▶ [EXERCISE]: Give an exact copy of the data that follows.

▶ [Records from a collection]:
- - -

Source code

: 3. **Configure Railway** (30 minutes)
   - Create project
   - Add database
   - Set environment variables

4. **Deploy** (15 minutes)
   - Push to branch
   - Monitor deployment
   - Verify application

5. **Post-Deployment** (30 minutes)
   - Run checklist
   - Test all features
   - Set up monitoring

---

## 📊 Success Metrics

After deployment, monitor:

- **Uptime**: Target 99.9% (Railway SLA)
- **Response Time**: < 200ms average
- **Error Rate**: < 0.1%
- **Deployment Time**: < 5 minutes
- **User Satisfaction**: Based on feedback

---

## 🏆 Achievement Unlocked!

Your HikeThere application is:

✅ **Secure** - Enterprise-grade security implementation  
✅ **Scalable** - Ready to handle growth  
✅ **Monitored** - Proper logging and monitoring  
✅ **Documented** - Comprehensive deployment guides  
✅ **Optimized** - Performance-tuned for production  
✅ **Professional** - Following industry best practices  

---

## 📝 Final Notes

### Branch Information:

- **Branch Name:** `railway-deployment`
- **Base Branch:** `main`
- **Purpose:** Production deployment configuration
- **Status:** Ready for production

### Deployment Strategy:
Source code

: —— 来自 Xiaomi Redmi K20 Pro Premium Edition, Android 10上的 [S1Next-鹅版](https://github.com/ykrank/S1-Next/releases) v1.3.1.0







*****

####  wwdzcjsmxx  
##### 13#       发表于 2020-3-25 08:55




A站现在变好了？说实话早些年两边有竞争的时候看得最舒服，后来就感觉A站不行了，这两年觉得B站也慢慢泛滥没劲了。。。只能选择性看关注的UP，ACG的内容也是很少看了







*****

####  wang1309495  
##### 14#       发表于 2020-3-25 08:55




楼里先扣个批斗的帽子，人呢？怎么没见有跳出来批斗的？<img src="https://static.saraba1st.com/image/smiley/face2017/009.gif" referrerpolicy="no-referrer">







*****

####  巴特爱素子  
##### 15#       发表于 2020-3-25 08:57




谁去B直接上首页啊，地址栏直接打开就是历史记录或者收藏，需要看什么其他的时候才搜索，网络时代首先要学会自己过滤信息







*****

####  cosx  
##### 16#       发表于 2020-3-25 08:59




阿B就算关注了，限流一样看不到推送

- - -

▶ [RESULT]:
Source code

: 3. **Configure Railway** (30 minutes)
   - Create project
   - Add database
   - Set environment variables

4. **Deploy** (15 minutes)
   - Push to branch
   - Monitor deployment
   - Verify application

5. **Post-Deployment** (30 minutes)
   - Run checklist
   - Test all features
   - Set up monitoring

---

## 📊 Success Metrics

After deployment, monitor:

- **Uptime**: Target 99.9% (Railway SLA)
- **Response Time**: < 200ms average
- **Error Rate**: < 0.1%
- **Deployment Time**: < 5 minutes
- **User Satisfaction**: Based on feedback

---

## 🏆 Achievement Unlocked!

Your HikeThere application is:

✅ **Secure** - Enterprise-grade security implementation  
✅ **Scalable** - Ready to handle growth  
✅ **Monitored** - Proper logging and monitoring  
✅ **Documented** - Comprehensive deployment guides  
✅ **Optimized** - Performance-tuned for production  
✅ **Professional** - Following industry best practices  

---

## 📝 Final Notes

### Branch Information:

- **Branch Name:** `railway-deployment`
- **Base Branch:** `main`
- **Purpose:** Production deployment configuration
- **Status:** Ready for production

### Deployment Strategy:
Source code

: —— 来自 Xiaomi Redmi K20 Pro Premium Edition, Android 10上的 [S1Next-鹅版](https://github.com/ykrank/S1-Next/releases) v1.3.1.0







*****

####  wwdzcjsmxx  
##### 13#       发表于 2020-3-25 08:55




A站现在变好了？说实话早些年两边有竞争的时候看得最舒服，后来就感觉A站不行了，这两年觉得B站也慢慢泛滥没劲了。。。只能选择性看关注的UP，ACG的内容也是很少看了







*****

####  wang1309495  
##### 14#       发表于 2020-3-25 08:55




楼里先扣个批斗的帽子，人呢？怎么没见有跳出来批斗的？<img src="https://static.saraba1st.com/image/smiley/face2017/009.gif" referrerpolicy="no-referrer">







*****

####  巴特爱素子  
##### 15#       发表于 2020-3-25 08:57




谁去B直接上首页啊，地址栏直接打开就是历史记录或者收藏，需要看什么其他的时候才搜索，网络时代首先要学会自己过滤信息







*****

####  cosx  
##### 16#       发表于 2020-3-25 08:59




阿B就算关注了，限流一样看不到推送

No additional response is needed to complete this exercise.